Sadler's Wells's adventurous programme In the Spirit of Diaghilev was a case in point, containing, as it did, one of the year's best new works and also its worst – so offensively bad that BBC4 excised it from a recent broadcast. It wasn't just that Eternal Damnation to Sancho and Sanchez "contained material unsuitable for pre-watershed viewing" (with its onanising pope, pregnant nuns and garrotting, you bet it did). It was that the choreographer, Javier de Frutos, sacked as director of Phoenix Dance, had used the Sadler's Wells commission to make spiteful attacks on former colleagues. Diaghilev, notoriously petulant, might have done the same. But that doesn't justify the folly.



Gloriously, the same evening produced Faun, a startling re-imagining of Nijinsky's L'après-midi ... by Belgian ideas man Sidi Larbi Cherkaoui (take the trouble to memorise that name). Tumbling, boneless, vulnerable as a new-born calf, his Play-doh-bodied man-goat captured the kind of innocence the first human must have had. The dancer James O'Hara was an important discovery, too.



Most Overhyped Flop



Feverish hardly describes the anticipation of Sylvie Guillem's collaboration with theatre's chippest of blue-chip international talents, Robert Lepage. Alas Eonnagata, though pretty, proved a thin conflation of historical fact and conjecture about a French chevalier of uncertain gender. Though there were kicks to be had in seeing the gamine Sylvie disport herself in a bulging codpiece, the awfulness of hearing dancers declaim rhymed couplets and seeing the lovely Russell Maliphant trussed into a dress made Eonnagata the nadir of the season.



Most Underhyped Success



True unalloyed pleasure arrived discreetly, as it often does.
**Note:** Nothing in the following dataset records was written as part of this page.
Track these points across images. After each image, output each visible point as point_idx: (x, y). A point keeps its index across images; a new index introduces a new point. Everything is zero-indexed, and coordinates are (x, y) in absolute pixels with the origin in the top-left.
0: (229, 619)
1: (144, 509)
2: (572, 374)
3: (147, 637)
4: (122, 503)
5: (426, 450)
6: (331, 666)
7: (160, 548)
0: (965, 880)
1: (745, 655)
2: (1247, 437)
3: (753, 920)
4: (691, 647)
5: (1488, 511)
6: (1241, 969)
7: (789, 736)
Kim Brandstrup's Goldberg ran for only a few nights at the Linbury Studio, but it could have sold out 10 times over on the word-of-mouth buzz. The scheme couldn't have been simpler: a pianist, downstage, played Bach's Goldberg Variations, all 30 of them, from earthy to sublime, while upstage a bunch of dancers – including the wonderful Tamara Rojo and a hip-hopper – lived out, in condensed form, several days' rehearsal on a new ballet: this one, complete with tiffs, boredom, spurts of inspiration and flights of pique, as well as deep romantic intrigue. Who was the mysterious boy by the piano who wouldn't dance? Why, when he did, and with Rojo, did Steven McRae seem so troubled and brittle ? A better title for the piece might have been "The Page Turner". Again, please.



Brightest Idea



All efforts to "improve access", as the jargon goes, can only be good, and the growing trend for showing selected Royal Ballet performances – for free – on open-air screens is to be cheered. A less weather-dependent initiative launched only last week when the Paris-based production house Ciel-Ecran beamed a Paris Opera Ballet performance direct into 31 British cinemas, from Aberdeen to Brighton, Prestatyn to Lincoln. The single snag is that curtain-up – owing to the hour time difference – is an awkward 6.30pm. No doubt we could get used to it.



Final Bows



Two of the dance greats left this earth in July. Pina Bausch, 68, died apparently only five days after a cancer diagnosis. The German-born choreographer, a lifelong investigator of the human condition through Tanztheater – her much-imitated fusion of radical theatre, gender stand-off and danced body language – was not the sort to make a song and dance about her own demise. What exercised her, more likely, was that her company, Tanztheater Wuppertal, was in the best possible shape to continue the work she started 37 years ago. It was, and it will.



The death three weeks later of Merce Cunningham, grandaddy of modernism and Manhattan's nattiest Doc Martens-wearer, shouldn't have come as such a shock, given his age. But at 90, Cunningham had shown no sign of giving up work. Choreography, he once told a journalist, "is like knitting – you don't just stop".